Why do you continue to engage when you ALWAYS know the outcome will be the same..........WHY?
Kind of you to share your daily affirmations with us
 
Alright I’ve got a good one.

A better one:

Three couples, two straight and one gay, are on a cruise when the ship gets hit by a tidal wave. The ship capsizes and they all drown and find themselves before St. Peter.

The first straight couple goes up and asks St. Peter "Can we enter heaven?"
St. Peter replies "You, sir, are a glutton! You have always loved food more than anything else. You love food so much that you even married a woman named Candy!" In a puff of smoke, they are sent to Hell.

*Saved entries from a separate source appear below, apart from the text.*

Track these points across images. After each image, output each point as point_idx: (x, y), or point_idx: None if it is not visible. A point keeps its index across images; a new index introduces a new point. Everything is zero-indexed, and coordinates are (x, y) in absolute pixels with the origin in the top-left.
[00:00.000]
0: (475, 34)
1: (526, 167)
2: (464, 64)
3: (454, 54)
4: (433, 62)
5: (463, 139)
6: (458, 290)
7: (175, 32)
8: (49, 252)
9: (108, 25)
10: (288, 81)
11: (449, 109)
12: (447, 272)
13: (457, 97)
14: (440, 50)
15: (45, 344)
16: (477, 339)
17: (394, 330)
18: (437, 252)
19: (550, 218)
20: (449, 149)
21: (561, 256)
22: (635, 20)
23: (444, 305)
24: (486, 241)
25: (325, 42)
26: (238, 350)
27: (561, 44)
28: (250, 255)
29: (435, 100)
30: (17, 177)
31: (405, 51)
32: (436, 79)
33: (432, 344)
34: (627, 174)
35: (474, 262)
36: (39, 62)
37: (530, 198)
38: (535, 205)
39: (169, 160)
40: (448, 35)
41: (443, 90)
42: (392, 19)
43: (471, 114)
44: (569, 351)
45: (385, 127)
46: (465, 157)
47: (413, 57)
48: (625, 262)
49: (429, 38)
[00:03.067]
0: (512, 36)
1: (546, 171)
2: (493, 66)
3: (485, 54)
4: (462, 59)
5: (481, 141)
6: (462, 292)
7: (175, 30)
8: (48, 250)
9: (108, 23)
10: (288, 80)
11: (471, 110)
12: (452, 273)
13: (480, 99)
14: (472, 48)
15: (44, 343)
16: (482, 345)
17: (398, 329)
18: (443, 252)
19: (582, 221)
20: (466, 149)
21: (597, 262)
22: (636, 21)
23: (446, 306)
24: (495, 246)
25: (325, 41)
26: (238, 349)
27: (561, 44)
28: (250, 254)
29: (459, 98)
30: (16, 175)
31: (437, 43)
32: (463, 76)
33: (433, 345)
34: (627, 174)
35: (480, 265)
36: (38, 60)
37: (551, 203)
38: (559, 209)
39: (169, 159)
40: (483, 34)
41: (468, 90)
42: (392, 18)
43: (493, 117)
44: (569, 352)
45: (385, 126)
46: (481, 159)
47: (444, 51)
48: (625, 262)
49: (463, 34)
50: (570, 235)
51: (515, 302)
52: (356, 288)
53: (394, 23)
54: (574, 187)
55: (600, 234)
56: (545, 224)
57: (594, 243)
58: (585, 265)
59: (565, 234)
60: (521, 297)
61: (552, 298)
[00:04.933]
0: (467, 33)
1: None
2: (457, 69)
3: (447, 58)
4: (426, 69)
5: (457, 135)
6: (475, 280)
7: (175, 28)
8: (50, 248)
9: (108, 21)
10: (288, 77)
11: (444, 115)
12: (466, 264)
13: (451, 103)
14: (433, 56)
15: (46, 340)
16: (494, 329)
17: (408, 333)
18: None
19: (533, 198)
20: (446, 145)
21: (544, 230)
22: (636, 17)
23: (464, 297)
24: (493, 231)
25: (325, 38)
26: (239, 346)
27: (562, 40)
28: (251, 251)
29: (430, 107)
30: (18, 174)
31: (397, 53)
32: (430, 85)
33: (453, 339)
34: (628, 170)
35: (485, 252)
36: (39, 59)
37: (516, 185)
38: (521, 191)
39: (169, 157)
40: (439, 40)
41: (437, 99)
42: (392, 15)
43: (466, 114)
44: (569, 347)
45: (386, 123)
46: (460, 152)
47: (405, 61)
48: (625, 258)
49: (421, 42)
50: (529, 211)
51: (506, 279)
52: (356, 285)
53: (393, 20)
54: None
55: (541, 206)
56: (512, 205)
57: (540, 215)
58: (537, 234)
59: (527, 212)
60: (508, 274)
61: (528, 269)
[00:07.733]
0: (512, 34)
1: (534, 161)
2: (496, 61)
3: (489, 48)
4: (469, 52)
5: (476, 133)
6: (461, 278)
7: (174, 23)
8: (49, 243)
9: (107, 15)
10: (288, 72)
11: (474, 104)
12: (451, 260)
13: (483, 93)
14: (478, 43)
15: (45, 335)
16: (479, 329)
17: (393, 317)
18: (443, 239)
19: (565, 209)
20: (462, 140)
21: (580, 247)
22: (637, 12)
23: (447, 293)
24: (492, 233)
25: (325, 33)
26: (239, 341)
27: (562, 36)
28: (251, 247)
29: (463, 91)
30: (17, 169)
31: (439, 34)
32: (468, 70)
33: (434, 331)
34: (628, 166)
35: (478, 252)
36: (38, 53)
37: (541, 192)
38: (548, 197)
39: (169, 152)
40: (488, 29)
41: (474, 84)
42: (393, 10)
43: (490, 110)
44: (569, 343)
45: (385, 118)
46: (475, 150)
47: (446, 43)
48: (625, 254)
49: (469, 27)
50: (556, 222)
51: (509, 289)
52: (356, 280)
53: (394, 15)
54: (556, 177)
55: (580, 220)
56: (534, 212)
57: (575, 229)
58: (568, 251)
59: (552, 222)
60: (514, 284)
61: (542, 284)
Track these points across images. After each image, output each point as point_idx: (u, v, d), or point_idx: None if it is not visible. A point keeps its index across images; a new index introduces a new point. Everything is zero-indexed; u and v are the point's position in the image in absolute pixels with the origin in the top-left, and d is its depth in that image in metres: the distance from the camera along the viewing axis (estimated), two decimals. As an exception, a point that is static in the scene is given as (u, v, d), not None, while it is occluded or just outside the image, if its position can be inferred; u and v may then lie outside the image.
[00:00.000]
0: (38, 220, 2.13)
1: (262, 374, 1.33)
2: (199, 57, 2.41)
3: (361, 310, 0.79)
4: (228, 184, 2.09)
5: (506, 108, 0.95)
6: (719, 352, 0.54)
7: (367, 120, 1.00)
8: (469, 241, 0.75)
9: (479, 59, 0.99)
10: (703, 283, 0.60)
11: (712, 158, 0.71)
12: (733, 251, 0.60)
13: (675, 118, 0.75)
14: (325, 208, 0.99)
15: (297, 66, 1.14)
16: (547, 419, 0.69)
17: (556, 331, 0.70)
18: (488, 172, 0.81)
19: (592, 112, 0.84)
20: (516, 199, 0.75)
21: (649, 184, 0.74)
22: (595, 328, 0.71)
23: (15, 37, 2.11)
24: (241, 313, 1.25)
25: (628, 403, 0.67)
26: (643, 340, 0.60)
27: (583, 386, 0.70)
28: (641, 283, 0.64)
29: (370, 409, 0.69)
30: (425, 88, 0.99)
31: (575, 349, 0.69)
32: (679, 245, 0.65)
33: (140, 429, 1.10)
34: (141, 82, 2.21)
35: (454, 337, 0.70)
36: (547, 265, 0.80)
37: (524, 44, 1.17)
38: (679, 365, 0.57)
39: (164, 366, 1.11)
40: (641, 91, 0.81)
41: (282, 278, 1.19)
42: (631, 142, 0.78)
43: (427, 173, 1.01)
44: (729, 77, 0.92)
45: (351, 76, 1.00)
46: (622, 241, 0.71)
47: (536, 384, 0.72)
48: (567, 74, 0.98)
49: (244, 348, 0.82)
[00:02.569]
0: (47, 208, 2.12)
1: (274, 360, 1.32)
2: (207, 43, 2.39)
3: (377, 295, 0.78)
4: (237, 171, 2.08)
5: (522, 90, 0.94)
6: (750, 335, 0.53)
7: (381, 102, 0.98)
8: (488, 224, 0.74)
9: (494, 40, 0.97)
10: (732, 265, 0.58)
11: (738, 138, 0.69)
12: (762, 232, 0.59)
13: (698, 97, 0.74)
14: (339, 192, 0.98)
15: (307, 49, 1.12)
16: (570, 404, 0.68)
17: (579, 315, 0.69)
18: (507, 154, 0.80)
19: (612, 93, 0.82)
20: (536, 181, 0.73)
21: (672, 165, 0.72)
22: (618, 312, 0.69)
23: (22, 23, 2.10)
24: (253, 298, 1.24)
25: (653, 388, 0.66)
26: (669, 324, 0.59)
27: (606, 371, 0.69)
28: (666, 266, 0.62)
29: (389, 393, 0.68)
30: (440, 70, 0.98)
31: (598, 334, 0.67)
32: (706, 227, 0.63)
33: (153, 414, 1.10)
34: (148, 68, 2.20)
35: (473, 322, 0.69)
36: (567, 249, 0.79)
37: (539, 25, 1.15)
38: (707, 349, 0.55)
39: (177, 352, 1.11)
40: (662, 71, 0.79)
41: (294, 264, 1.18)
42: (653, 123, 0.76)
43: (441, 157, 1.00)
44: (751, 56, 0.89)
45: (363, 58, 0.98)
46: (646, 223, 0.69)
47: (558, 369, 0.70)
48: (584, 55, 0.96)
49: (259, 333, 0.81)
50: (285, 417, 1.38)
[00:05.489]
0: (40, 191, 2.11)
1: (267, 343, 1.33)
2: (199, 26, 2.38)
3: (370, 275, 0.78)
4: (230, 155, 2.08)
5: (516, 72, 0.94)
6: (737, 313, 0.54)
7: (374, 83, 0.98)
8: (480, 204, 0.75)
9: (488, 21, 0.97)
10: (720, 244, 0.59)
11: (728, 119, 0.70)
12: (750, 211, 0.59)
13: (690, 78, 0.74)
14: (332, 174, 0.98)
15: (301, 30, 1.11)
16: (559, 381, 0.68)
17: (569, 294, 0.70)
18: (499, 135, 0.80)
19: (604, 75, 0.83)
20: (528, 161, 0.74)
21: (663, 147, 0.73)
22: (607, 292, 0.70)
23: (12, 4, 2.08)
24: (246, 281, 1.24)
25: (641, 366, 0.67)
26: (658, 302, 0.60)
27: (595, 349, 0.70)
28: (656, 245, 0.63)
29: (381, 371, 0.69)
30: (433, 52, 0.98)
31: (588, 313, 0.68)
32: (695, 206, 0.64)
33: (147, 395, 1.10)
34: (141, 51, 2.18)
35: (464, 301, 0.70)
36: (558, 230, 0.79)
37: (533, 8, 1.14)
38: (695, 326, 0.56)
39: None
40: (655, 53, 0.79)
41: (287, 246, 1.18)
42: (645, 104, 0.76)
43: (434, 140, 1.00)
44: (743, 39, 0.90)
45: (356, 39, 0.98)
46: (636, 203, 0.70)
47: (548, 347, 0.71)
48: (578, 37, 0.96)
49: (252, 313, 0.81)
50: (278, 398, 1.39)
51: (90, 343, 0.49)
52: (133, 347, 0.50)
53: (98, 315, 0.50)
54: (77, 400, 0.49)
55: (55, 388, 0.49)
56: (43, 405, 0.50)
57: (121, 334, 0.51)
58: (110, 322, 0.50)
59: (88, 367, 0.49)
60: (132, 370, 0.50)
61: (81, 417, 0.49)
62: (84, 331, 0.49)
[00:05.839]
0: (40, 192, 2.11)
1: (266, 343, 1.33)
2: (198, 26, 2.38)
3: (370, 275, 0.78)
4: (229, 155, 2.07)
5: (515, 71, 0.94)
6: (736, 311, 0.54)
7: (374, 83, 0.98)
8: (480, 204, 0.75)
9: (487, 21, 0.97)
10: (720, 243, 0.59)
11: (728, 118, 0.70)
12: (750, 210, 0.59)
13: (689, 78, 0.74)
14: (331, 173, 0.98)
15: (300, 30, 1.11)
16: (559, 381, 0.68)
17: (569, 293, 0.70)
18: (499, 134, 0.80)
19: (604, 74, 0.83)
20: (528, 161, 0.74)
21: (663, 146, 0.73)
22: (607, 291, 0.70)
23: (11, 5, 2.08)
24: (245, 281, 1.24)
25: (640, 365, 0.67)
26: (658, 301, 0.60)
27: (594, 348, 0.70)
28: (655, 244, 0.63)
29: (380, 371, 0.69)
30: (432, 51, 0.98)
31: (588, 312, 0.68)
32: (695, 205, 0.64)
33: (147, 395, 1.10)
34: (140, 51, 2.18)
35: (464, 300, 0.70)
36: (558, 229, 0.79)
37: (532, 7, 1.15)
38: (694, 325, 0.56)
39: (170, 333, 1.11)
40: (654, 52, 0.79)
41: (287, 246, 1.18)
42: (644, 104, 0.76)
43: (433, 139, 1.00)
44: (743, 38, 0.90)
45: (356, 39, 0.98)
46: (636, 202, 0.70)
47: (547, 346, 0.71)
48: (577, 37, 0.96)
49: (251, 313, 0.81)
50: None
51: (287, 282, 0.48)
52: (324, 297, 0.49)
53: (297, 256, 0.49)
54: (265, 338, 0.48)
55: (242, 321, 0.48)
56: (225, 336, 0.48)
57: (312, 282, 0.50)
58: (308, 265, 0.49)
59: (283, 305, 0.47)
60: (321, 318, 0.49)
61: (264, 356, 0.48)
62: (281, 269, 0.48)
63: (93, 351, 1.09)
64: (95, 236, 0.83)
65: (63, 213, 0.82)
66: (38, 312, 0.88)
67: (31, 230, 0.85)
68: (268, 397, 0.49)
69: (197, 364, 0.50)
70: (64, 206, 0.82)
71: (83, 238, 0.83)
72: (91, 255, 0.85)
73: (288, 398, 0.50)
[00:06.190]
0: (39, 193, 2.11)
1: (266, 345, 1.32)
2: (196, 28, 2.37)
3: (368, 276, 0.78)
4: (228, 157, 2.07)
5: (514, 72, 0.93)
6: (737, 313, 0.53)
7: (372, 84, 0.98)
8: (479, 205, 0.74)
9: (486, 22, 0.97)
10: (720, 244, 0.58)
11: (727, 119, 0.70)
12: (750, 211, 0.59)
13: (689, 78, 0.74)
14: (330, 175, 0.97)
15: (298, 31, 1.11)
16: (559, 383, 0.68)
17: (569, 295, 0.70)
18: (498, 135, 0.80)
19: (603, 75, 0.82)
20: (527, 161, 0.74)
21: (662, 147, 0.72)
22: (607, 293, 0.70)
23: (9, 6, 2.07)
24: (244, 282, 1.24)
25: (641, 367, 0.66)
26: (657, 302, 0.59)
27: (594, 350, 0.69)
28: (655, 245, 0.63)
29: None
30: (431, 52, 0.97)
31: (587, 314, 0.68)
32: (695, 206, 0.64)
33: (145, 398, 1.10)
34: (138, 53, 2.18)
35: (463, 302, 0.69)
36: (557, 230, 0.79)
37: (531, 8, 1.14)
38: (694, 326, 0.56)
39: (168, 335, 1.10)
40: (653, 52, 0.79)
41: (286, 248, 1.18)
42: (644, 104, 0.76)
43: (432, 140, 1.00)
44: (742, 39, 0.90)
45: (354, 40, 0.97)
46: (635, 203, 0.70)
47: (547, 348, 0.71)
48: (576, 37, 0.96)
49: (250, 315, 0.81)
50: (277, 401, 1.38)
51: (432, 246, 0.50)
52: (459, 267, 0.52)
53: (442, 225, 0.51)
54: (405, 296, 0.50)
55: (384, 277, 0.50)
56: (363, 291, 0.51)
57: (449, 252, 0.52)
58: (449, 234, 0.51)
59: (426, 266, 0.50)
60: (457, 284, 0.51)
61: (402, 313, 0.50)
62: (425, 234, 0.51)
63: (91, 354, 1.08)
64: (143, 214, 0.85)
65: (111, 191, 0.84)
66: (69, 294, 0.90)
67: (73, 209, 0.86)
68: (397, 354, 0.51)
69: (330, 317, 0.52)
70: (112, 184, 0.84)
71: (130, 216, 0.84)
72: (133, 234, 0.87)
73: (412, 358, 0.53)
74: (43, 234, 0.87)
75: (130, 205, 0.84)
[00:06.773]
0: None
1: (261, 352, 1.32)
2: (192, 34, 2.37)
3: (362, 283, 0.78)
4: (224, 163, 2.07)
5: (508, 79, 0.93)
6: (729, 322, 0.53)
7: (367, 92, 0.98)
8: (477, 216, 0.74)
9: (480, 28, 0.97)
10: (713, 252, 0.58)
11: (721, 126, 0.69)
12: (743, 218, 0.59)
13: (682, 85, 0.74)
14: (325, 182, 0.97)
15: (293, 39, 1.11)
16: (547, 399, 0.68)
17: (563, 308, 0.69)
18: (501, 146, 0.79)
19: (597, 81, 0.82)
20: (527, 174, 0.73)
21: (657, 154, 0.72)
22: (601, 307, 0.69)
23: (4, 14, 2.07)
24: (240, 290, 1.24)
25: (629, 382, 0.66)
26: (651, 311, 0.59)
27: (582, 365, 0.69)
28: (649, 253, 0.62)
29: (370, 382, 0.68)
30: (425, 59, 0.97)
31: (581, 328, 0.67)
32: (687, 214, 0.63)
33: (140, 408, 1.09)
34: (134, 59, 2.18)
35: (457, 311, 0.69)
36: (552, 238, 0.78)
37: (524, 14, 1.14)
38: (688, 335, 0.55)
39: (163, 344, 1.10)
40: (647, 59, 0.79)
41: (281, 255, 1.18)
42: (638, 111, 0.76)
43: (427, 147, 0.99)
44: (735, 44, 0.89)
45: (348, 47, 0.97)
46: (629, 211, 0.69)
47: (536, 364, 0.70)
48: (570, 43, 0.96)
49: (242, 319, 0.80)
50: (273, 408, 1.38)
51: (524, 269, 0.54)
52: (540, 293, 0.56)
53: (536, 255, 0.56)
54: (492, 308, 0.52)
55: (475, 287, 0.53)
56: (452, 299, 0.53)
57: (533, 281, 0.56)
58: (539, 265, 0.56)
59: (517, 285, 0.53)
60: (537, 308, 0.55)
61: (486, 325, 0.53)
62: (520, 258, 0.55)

The second straight couple goes up and asks St. Peter "Can we enter heaven?"
St. Peter replies "You, sir, are greedy! You have always loved money more than anything else. You love money so much that you even married a woman named Penny!" In a puff of smoke, they are sent to Hell.

At this point, one of the gay guys leans over to his partner and whispers "It's not looking good, Dick."
 
Kind of you to share your daily affirmations with us
Get a life you stalking troll.................you ARE a stalker as you initiate all contact one way or another.

I know the love is strong but I won't sleep with you.
 
A better one:

Debatable.

I've heard a couple different versions of that one.

Here's one someone here might have some experience with:

This guy is sitting at a bar next to a very attractive older woman in her late 60s. They chit chat for a while and after a few drinks she asks him if he's ever had a Sportsmans Double. He said no, what's a Sportsmans Double? So she explains to him that it's when you make love to the mother and daughter at the same time. Well, by looking at her, he can only imagine what her daughter looks like. So after a few more drinks they decide it's a go and the ride back to her place and she opens the door and says "Mom, you still up?"